# Lessons from reading Paul Bocuse



## kuan (Jun 11, 2001)

I picked up this book at a garage sale for $0.75. It's called Bocuse a la carte. It's a small book; about 80 pages with tons of color pictures meant for the home cook. Some of his tips aren't even cooking tips at all. It's almost like a lecture on how to respect the things you eat. Sometimes it seemed like I was listening to my very first chef talk from his grave. Things like...

Buy whatever cut is appropriate to the chosen recipe; you cannot broil a cut intended for slow braising.

Ideally, vegetables should go right from the garden to the table.

Each cook should use regional items, those which have traveled the shortest distance to reach the market.

The most delicious dishes can be prepared with the simplest of ingredients.
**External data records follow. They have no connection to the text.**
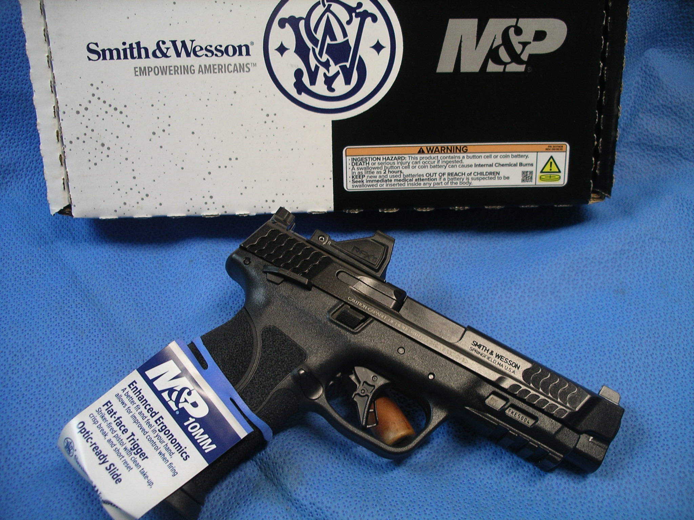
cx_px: 347
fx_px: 742
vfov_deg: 38.7
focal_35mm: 37
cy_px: 260
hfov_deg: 50.1
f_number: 2.8
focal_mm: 7.8
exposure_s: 1/40
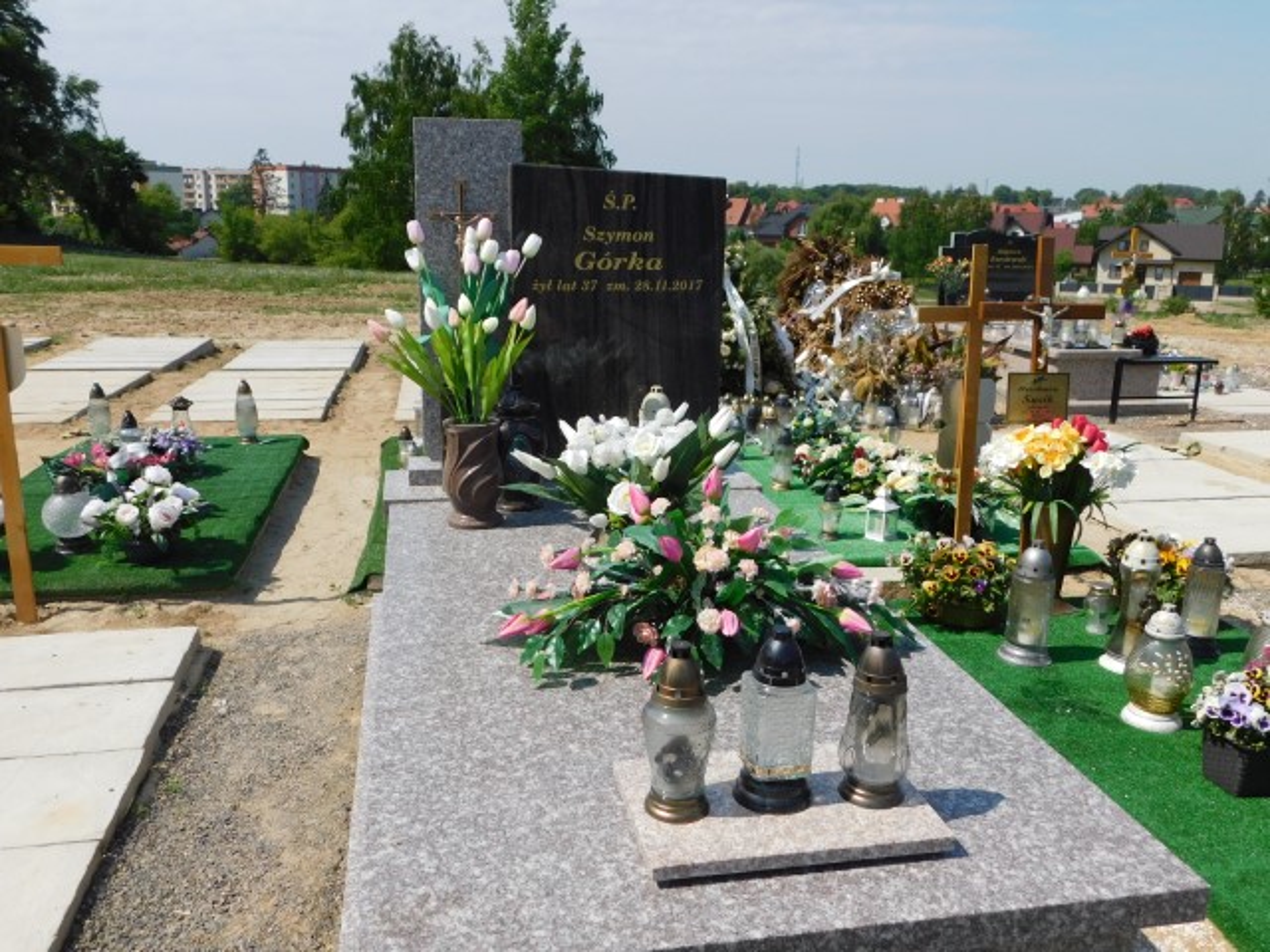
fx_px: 1101
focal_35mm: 30
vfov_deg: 46.8
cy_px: 476
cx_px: 635
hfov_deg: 60.0
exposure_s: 1/500
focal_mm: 5.3
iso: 125
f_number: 6.4
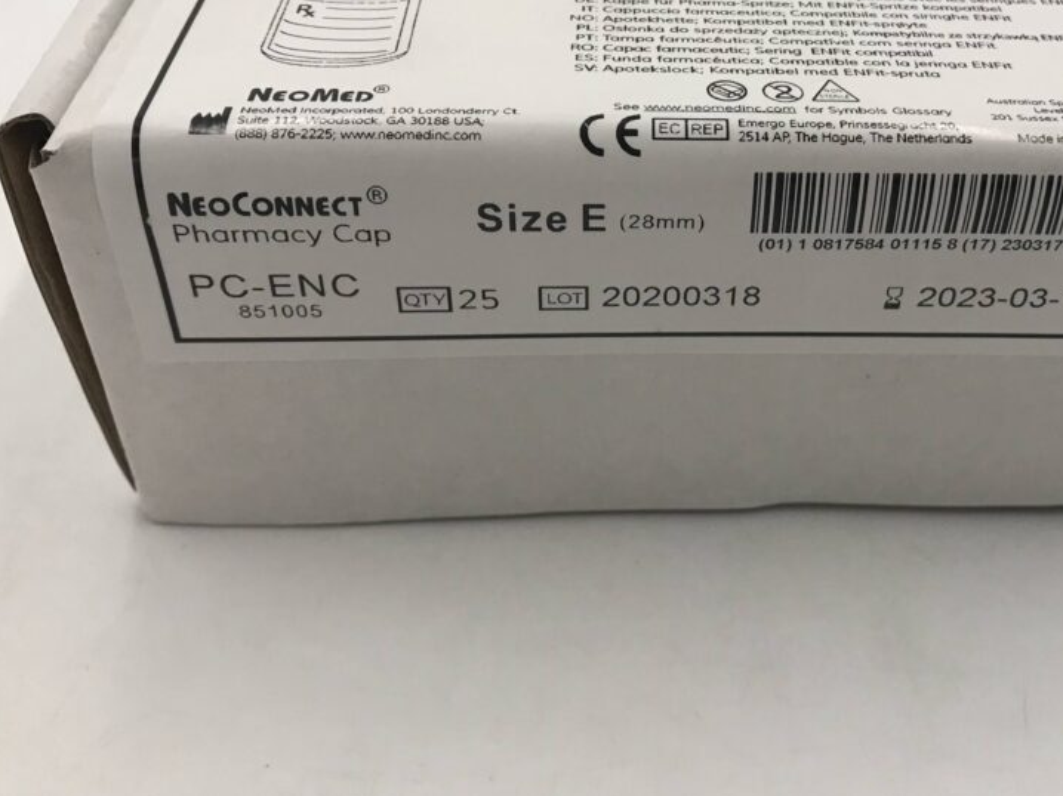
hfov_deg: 47.3
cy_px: 247
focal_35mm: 39
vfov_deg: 36.3
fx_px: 1197
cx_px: 687
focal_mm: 3.99
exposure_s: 1/40
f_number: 1.8
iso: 25
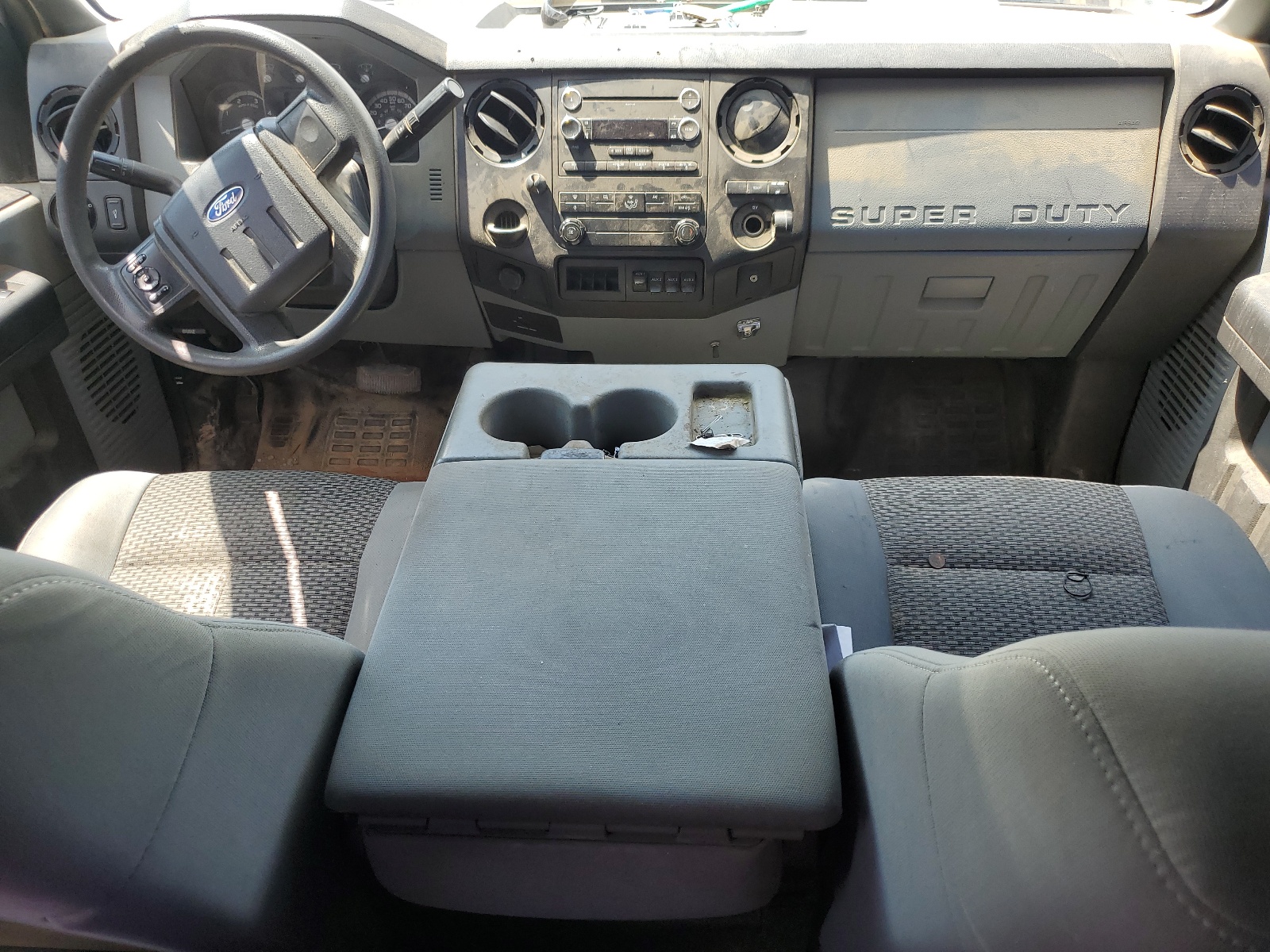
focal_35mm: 26
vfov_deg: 53.1
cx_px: 635
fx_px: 954
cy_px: 476
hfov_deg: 67.3
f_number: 1.5
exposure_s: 1/278
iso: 50
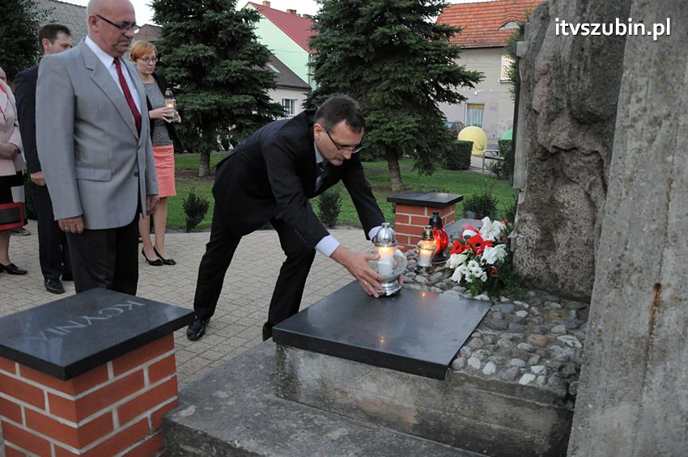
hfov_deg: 67.4
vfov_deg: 47.8
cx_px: 344
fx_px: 515
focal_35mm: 27
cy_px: 228
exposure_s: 1/60
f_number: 4
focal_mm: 18
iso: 2000
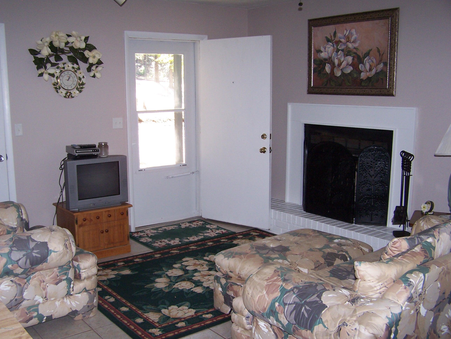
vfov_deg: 37.7
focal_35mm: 38
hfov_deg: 49.0
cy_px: 170
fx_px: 495
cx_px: 226
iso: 140
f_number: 2.8
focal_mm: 6.3
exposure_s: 1/60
If you use an entire pumpkin you'll have a lot of soup! (I thought this to be quite funny because I've seen many an aspiring chef make one gallon of sauce for a banquet of 12) 

And my favourite...

Wine, butter, and cream are essential elements in cooking!

Huzzah!

Kuan


----------



## eds77k5 (Jun 13, 2002)

i watched the Bocuse de Orr on the food network, that was something else, talk about pressure, ya gotta respect that kind of chef


----------



## shroomgirl (Aug 11, 2000)

A man after my own heart.


----------



## chrose (Nov 20, 2000)

$.75?!?! Man, I paid $2.00 for that at a garage sale! I also got an Art Culinaire for $3.00. I love when people don't know what they have. I picked up a handmade, real copper, tinned hand hammered brazier from Italy for $5.00! I love garage sales!!!


----------



## leo r. (Nov 10, 2001)

Paul Bocuse is widely respected here in the U.K. and is considered to be one of the best chefs in the world.He currently holds more Michelin stars than any other leading chef in Europe.
I like his practical approach to cooking combined with his artistic skills,Leo.


----------



## pongi (Jan 11, 2002)

Not sure about what you mean, is it a kitchenware or what we call "Scaldino" (a small heater for feet, hands or bed)? If so, could you tell me how much are you supposed to pay for that stuff in US? We could organize a good biz 

Pongi


----------



## shawtycat (Feb 6, 2002)

This brazier is $174.25 and comes out to $202.39 after shipping and handling at the Pampered Chef.


----------



## chrose (Nov 20, 2000)

Did I say brazier?!?MY bad... It's been awhile since I looked at it (haven't used it yet) so I forgot. It looks more like this saucier, except that it is not stamped out copper. It is hand hammered, you can tell by the stippling pattern all over it. It is thick, heavy and tin lined. In short it is a magnificent pan. I will never part with it, but I sure would be curious as to the value.


----------